Jaccard similarity between the report's evidence event_ids and ground_truth.evidence_event_ids. Catches "the agent solved it but cited the wrong events." In the reference fixture, the ideal trajectory scores 1.0 (all 5 ground-truth events cited).

distractor_hits == 0

Distractors are ground-truth-flagged red herrings: events that look plausible but aren't causal. If the agent marks any of them is_key: true, the run fails the eval, regardless of whether it got the root cause right.
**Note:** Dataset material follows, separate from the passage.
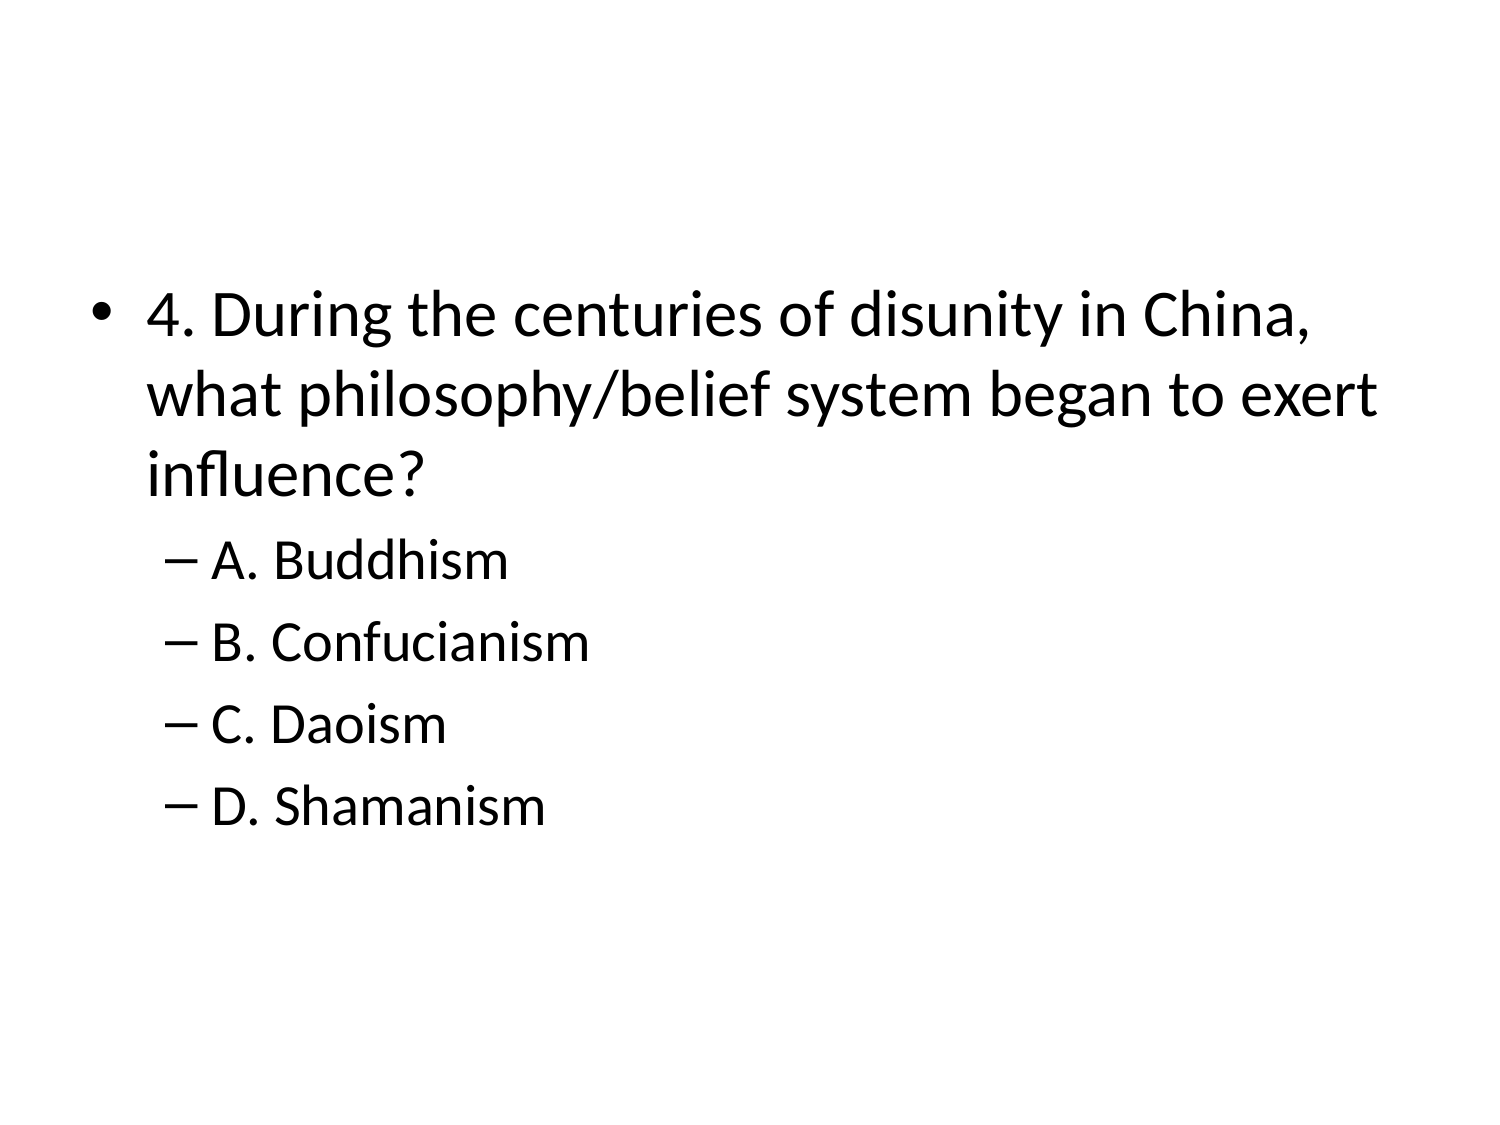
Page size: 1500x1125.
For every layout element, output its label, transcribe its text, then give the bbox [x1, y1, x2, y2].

list 4. During the centuries of disunity in China, what philosophy/belief system began to exert influence? A. Buddhism B. Confucianism C. Daoism D. Shamanism [75, 262, 1425, 1005]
This catches overconfident pattern matching.

The reference fixture

examples/checkout-incident/ is a 72-row 5-service fixture: a Stripe API key rotation that lands a checkout worker on a stale secret version and cascades to 5xx.

  • 5 ground-truth events (vault rotation, first 401, caller-side 401, 5xx spike, queue lag)
  • 5 distractors (redis replica blip, db pool pressure, feature-flag reload, subscription- worker retry, unrelated 429)
  • Ideal trajectory: schema → top_errors → search("invalid_api_key_version") → around(rotation_ts) → trace(tr_0003) → submit

Run it:

pytest eval/test_checkout_fixture.py -v

Writing your own eval

Add a ground_truth.json to examples/<your-incident>/ with the same shape as the checkout one, then parametrize eval/test_checkout_fixture.py or copy it. The MockLM pattern keeps tests hermetic; for real-LLM runs, set RLM_EVAL_REAL=1 and budget accordingly.